Con lo expuesto no se agota el tema ni mucho menos, pero se deja ver con transparencia que el proyectista, el ingeniero, el investigador, el mantenedor además de su misión técnica o científica tienen una elevada responsabilidad social. Y es precisamente en nombre de ella por lo que se debe ser amigo de las fechas, de los cumplimientos, del compromiso, pero mucho más de la verdad científica y del rigor profesional. El mantenedor resulta una pieza clave por estar justo en la primera línea de combate frente a la ocurrencia de averías catastróficas.
El hombre de mantenimiento tiene sobre sí una pesada responsabilidad al tener que responder no sólo por la explotación sostenible de las instalaciones, sino también por la seguridad. La valoración de los riesgos, los planes de contingencia y la innovación no les son ajenos. Por tal razón se precisa, hoy más que nunca, convertir el conocimiento en tecnología. Y la tecnología en resultado tangible de calidad. Mantener es conservar. Salvaguardar las instalaciones, el ambiente y al propio hombre. La dimensión del concepto se ha extendido. Y con esto las exigencias.
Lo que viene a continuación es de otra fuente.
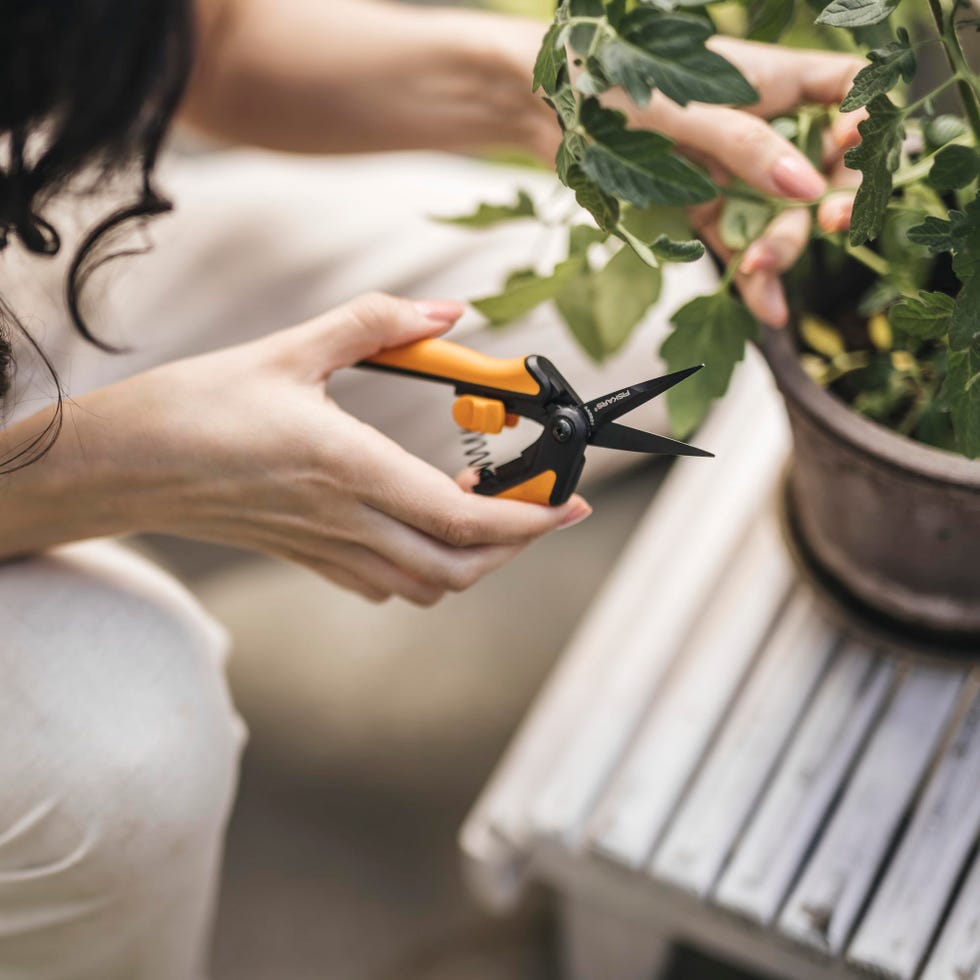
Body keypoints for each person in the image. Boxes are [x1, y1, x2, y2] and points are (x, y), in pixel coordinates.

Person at [0, 1, 862, 976]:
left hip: (27, 238)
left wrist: (555, 96)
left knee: (638, 311)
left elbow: (207, 38)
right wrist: (100, 474)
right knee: (120, 763)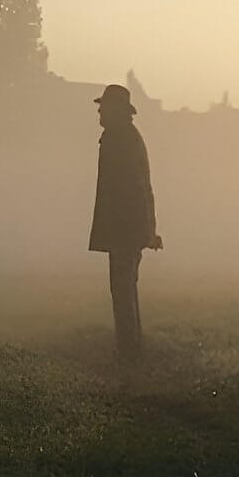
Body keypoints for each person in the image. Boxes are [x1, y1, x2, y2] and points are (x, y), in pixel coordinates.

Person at [89, 84, 160, 360]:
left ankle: (129, 351)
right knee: (124, 288)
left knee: (122, 289)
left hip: (125, 230)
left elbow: (133, 189)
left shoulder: (120, 140)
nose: (99, 111)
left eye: (103, 107)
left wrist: (141, 231)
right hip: (127, 229)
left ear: (115, 110)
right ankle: (131, 347)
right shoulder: (123, 137)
La serie de ejemplos descrita revela que las catástrofes no fueron tan inesperadas ni tan inevitables como parecían. No pueden apreciarse como hechos aislados, independientes de sus autores. En todos los casos, encaja perfectamente la sentencia del filosofo que alude a que “el hombre es la medida de todas las cosas” o, al menos, de las cosas que hace, de las buenas y de las malas.